All of this being true, what we are witnessing is simply historical. In a manner that perhaps not even Jefferson could have imagined, the court accompanying the new king is filled with multi-millionaires who, as we might imagine, have interests very different from those of the average citizen.
And although all eyes are on the multi-millionaire Musk—who donated more than 260 million dollars to Trump’s campaign and has been honoured with heading the new “Department of Governmental Efficiency”—he is not the only one. According to CNN, the new Secretary of Education donated 21 million dollars; the new Secretary of Commerce donated 9 million; the new ambassadors to the United Kingdom and France, 3 and 2 million, respectively; and the Secretary of the Treasury contributed another 1.5 million. Most likely, the list is even longer, but this is already significant in the type of profiles that form part of Trump’s government. Apart from all those other ultra-rich and ultra-powerful individuals who now grovel before the new king, such as the magnates of Silicon Valley, we must also not forget that, according to Forbes magazine, Trump’s own fortune is estimated at nearly 7 billion dollars. In short, perhaps never before has the claim that the 1% of the richest of the population are the ones occupying the positions of power been so literal.

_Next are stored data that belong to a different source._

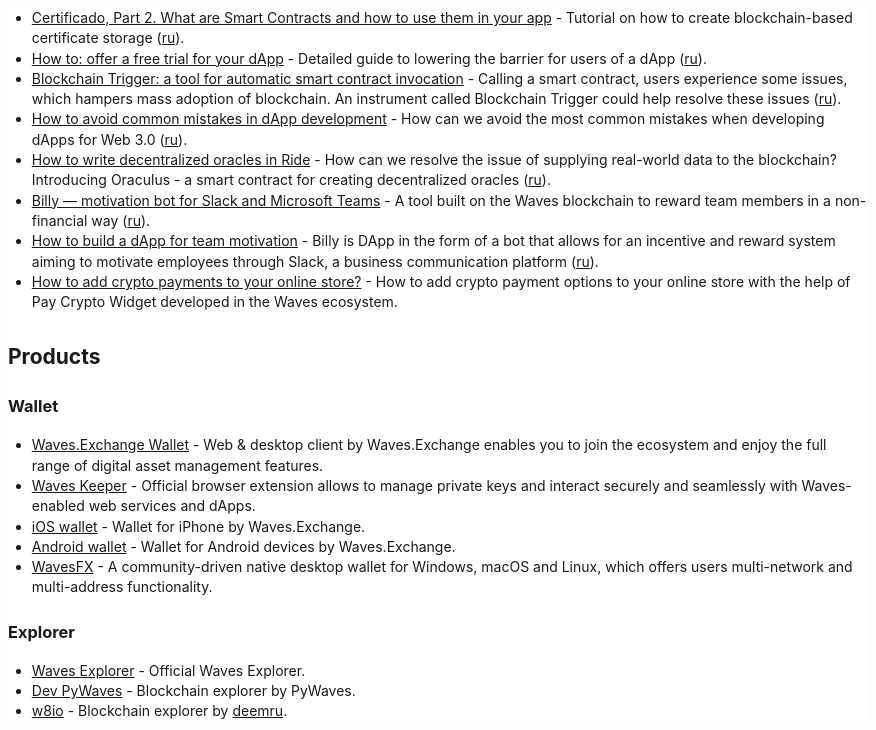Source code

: *   [Certificado, Part 2. What are Smart Contracts and how to use them in your app](https://medium.com/wavesprotocol/what-are-smart-contracts-and-how-to-use-them-in-your-app-a1c0d62d1a5) - Tutorial on how to create blockchain-based certificate storage ([ru](https://vk.com/@wavesplatform-chto-takoe-smart-kontrakty-i-kak-ih-ispolzovat-v-prilozhenii)).
*   [How to: offer a free trial for your dApp](https://medium.com/wavesprotocol/make-your-dapp-free-for-a-user-d560b38ec598) - Detailed guide to lowering the barrier for users of a dApp ([ru](https://vk.com/@wavesplatform-how-to-besplatnye-dlya-polzovatelya-decentralizovannye-prilo)).
*   [Blockchain Trigger: a tool for automatic smart contract invocation](https://medium.com/wavesprotocol/blockchain-trigger-a-tool-for-automatic-smart-contract-invocation-1cb2748c53be) - Calling a smart contract, users experience some issues, which hampers mass adoption of blockchain. An instrument called Blockchain Trigger could help resolve these issues ([ru](https://vk.com/@wavesprotocol-instrument-dlya-dlya-avtomaticheskogo-vyzova-smart-kontrakto)).
*   [How to avoid common mistakes in dApp development](https://medium.com/wavesprotocol/how-to-avoid-common-mistakes-in-dapp-development-61015e700459) - How can we avoid the most common mistakes when developing dApps for Web 3.0 ([ru](https://vk.com/@wavesprotocol-kak-izbezhat-oshibok-pri-razrabotke-dapp)).
*   [How to write decentralized oracles in Ride](https://medium.com/wavesprotocol/how-to-write-decentralized-oracles-in-ride-f2c096812b18) - How can we resolve the issue of supplying real-world data to the blockchain? Introducing Oraculus - a smart contract for creating decentralized oracles ([ru](https://vk.com/@wavesprotocol-kak-napisat-decentralizovannyi-orakul-na-ride)).
*   [Billy — motivation bot for Slack and Microsoft Teams](https://medium.com/@ikardanov/billy-motivation-and-recognition-bot-for-slack-and-microsoft-teams-d05167e4a7f9) - A tool built on the Waves blockchain to reward team members in a non-financial way ([ru](https://vc.ru/tribuna/128472-billy-bot-dlya-motivacii-personala)).
*   [How to build a dApp for team motivation](https://medium.com/wavesprotocol/how-to-build-a-dapp-for-team-motivation-8943504e3feb) - Billy is DApp in the form of a bot that allows for an incentive and reward system aiming to motivate employees through Slack, a business communication platform ([ru](https://vk.com/@wavesprotocol-kak-sozdat-dapp-dlya-motivacii-sotrudnikov)).
*   [How to add crypto payments to your online store?](https://medium.com/wavesprotocol/how-to-add-crypto-payments-to-your-online-store-b528b739cdfb) - How to add crypto payment options to your online store with the help of Pay Crypto Widget developed in the Waves ecosystem.

## Products

### Wallet

*   [Waves.Exchange Wallet](https://waves.exchange/) - Web & desktop client by Waves.Exchange enables you to join the ecosystem and enjoy the full range of digital asset management features.
*   [Waves Keeper](https://wavesprotocol.org/protocol/keeper) - Official browser extension allows to manage private keys and interact securely and seamlessly with Waves-enabled web services and dApps.
*   [iOS wallet](https://itunes.apple.com/us/app/waves-wallet/id1233158971) - Wallet for iPhone by Waves.Exchange.
*   [Android wallet](https://play.google.com/store/apps/details?id=com.wavesplatform.wallet) - Wallet for Android devices by Waves.Exchange.
*   [WavesFX](https://github.com/wavesfx/wavesfx) - A community-driven native desktop wallet for Windows, macOS and Linux, which offers users multi-network and multi-address functionality.

### Explorer

*   [Waves Explorer](https://wavesexplorer.com) - Official Waves Explorer.
*   [Dev PyWaves](http://dev.pywaves.org) - Blockchain explorer by PyWaves.
*   [w8io](https://w8io.ru/) - Blockchain explorer by [deemru](https://github.com/deemru).
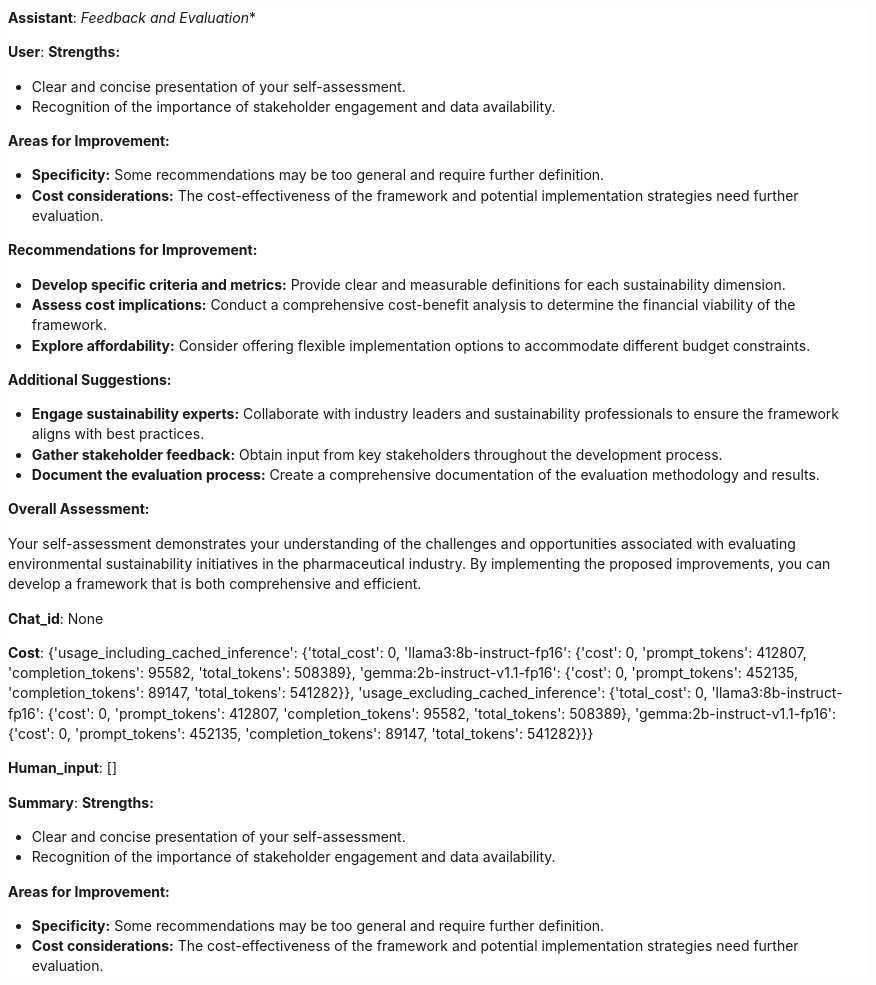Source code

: **Assistant**: *Feedback and Evaluation**

**User**: **Strengths:**

- Clear and concise presentation of your self-assessment.
- Recognition of the importance of stakeholder engagement and data availability.

**Areas for Improvement:**

- **Specificity:** Some recommendations may be too general and require further definition.
- **Cost considerations:** The cost-effectiveness of the framework and potential implementation strategies need further evaluation.

**Recommendations for Improvement:**

- **Develop specific criteria and metrics:** Provide clear and measurable definitions for each sustainability dimension.
- **Assess cost implications:** Conduct a comprehensive cost-benefit analysis to determine the financial viability of the framework.
- **Explore affordability:** Consider offering flexible implementation options to accommodate different budget constraints.

**Additional Suggestions:**

- **Engage sustainability experts:** Collaborate with industry leaders and sustainability professionals to ensure the framework aligns with best practices.
- **Gather stakeholder feedback:** Obtain input from key stakeholders throughout the development process.
- **Document the evaluation process:** Create a comprehensive documentation of the evaluation methodology and results.

**Overall Assessment:**

Your self-assessment demonstrates your understanding of the challenges and opportunities associated with evaluating environmental sustainability initiatives in the pharmaceutical industry. By implementing the proposed improvements, you can develop a framework that is both comprehensive and efficient.

**Chat_id**: None

**Cost**: {'usage_including_cached_inference': {'total_cost': 0, 'llama3:8b-instruct-fp16': {'cost': 0, 'prompt_tokens': 412807, 'completion_tokens': 95582, 'total_tokens': 508389}, 'gemma:2b-instruct-v1.1-fp16': {'cost': 0, 'prompt_tokens': 452135, 'completion_tokens': 89147, 'total_tokens': 541282}}, 'usage_excluding_cached_inference': {'total_cost': 0, 'llama3:8b-instruct-fp16': {'cost': 0, 'prompt_tokens': 412807, 'completion_tokens': 95582, 'total_tokens': 508389}, 'gemma:2b-instruct-v1.1-fp16': {'cost': 0, 'prompt_tokens': 452135, 'completion_tokens': 89147, 'total_tokens': 541282}}}

**Human_input**: []

**Summary**: **Strengths:**

- Clear and concise presentation of your self-assessment.
- Recognition of the importance of stakeholder engagement and data availability.

**Areas for Improvement:**

- **Specificity:** Some recommendations may be too general and require further definition.
- **Cost considerations:** The cost-effectiveness of the framework and potential implementation strategies need further evaluation.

In the end, the republican dream of Jefferson and the anti-federalists seems to have been diluted into a reality favouring economic elites above citizen control. The consolidation of a political oligarchy, fuelled by multi-million-dollar donations and media campaigns, has distorted the foundational ideals of a democracy based on republican virtue. Perhaps, as Musk suggested in his tweet, the United States is not simply facing “the return of the king”, but the reaffirmation of a system that, in addition to being monarchical, has institutionalised the power of money as its central core. And that does not bode well for the popular classes, far less for those important segments of the popular classes who are women, immigrants and/or Black people. After all, this oligarchy is also deeply reactionary.